-------- Given text --------

Immigrant on this earth

A few years ago, we were moving from one town to another in the US. We were a young family with a 10 years old child. That Sunday, we were driving home from church. It was our last Sunday in that town. We had found in the community of St. Alexis in Lafayette a home far from home. I think it was mainly because our priest’s mode of being was the embrace. We were embraced and accepted for who we were.

I noticed my son was sad, sitting silently in the back seat. “I wonder,” he said, “how it will feel when we come back here. Now, it is home, but it will no longer feel like home.”

My heart was aching, but I tried to be a good father and give him some comfort. “It will still be our home, just like Romania is our home and the place we’re going will be our home.” My son didn’t say anything for a minute, but then, in a quiet voice: “In fact, we only have one home, and that is in Heaven.”

This is my temporary home,

It’s not where I belong

This song by Carrie Underwood has the same idea. We are immigrants on this earth. We come into a country that does not belong to us, and we are supposed to return.

Some may say that immigrants do not have responsibility because they do not “belong” to the country they live in. “Windows and rooms that I’m passing through,” as the song says. But the condition of immigrant cannot be understood unless we also see that immigrants still have to fulfill another call, that of shepherds. This is my temporary home, but it has been offered to me as a gift, a gift which I am called to return in Thanksgiving. Father Alexander Schmemann says,

The first, the basic definition of man is that he is the priest. He stands in the center of the world and unifies it in his act of blessing God, of both receiving the world from God and offering it to God […]. The world was created as the “matter,” the material of one all-embracing eucharist, and man was created as the priest of this cosmic sacrament. (Fr. Alexander Schmemann, For the Life of the World)

It is the condition of a traveler, to take that which he receives and offer it back in an all-embracing eucharist.

But there are so many situations in which we are immigrants. We travel to other people’s souls, and we are immigrants in their hearts. In a way, we belong to them, just like a good Dostoevsky book, that dwells into your heart and germinates ideas and even new characters. In a different way, we already have a home. This allows us to never be owned, but it also says that we do not own other people’s souls either. We only come and visit. And they come to us. Love taking place in a freedom in which we are fully connected, but we never possess one another.

In fact, the condition of immigrant on earth is living on a cross: as shepherds of that which has been gifted to us (the horizontal one) and as beings who are in love and yearn eternally for the home where we know we’d return.

I’m not afraid because I know

This is my temporary home

P.S. Prince Myshkin from Dostoevsky’s Idiot is an immigrant. He is Russian, but he comes from outside of Russia. In a sense, he is a foreigner. But, just like Christ, he is a foreigner who returns to his own people with a better understanding than their own understanding of Orthodoxy. He is an immigrant, an “idiot” perhaps in the sense that he does not speak the “language” of high society people, but an immigrant who knows better than all the others who they really are—promises of divine beings. Myshkin, like Christ, comes from the outside (from Switzerland), but also from the inside (he is a Russian). And, just like Christ, he acts and disappears in anonymity. Does that make his life meaningless?

A tree on a country road

tree, summer, road, nature, blue sky

A country road. A tree.

-------- Raw data --------

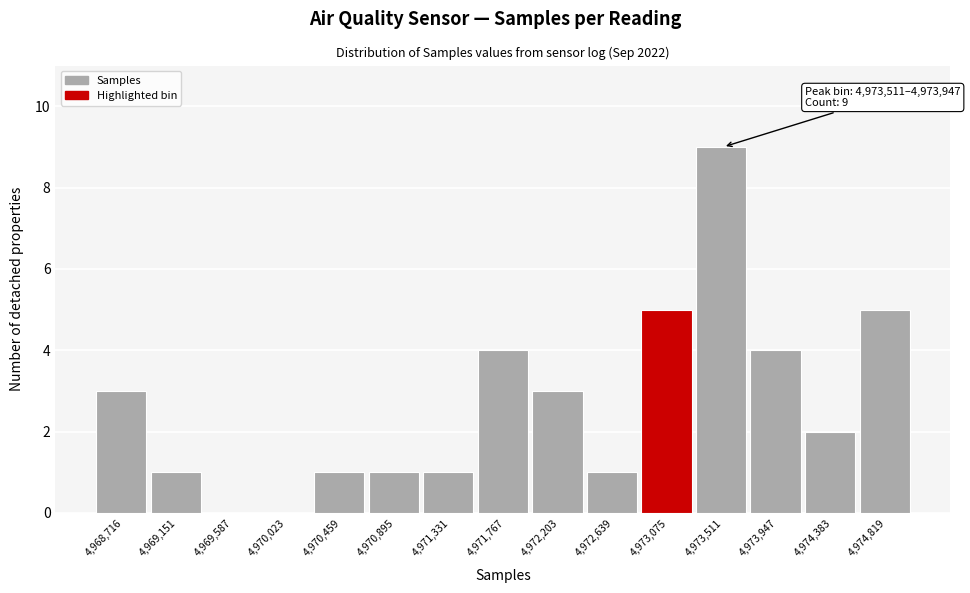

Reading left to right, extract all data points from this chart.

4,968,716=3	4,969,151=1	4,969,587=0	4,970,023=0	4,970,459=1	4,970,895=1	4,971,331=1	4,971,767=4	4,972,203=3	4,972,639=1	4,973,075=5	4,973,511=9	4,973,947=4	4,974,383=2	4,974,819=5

--------

→ Try it
Can you copy out the part of the immigrant essay above that begins at the words "I’m not afraid" and stops after "his life meaningless?", swapping "Switzerland" for "Germany"?

→ Result for this task
I’m not afraid because I know

This is my temporary home

P.S. Prince Myshkin from Dostoevsky’s Idiot is an immigrant. He is Russian, but he comes from outside of Russia. In a sense, he is a foreigner. But, just like Christ, he is a foreigner who returns to his own people with a better understanding than their own understanding of Orthodoxy. He is an immigrant, an “idiot” perhaps in the sense that he does not speak the “language” of high society people, but an immigrant who knows better than all the others who they really are—promises of divine beings. Myshkin, like Christ, comes from the outside (from Germany), but also from the inside (he is a Russian). And, just like Christ, he acts and disappears in anonymity. Does that make his life meaningless?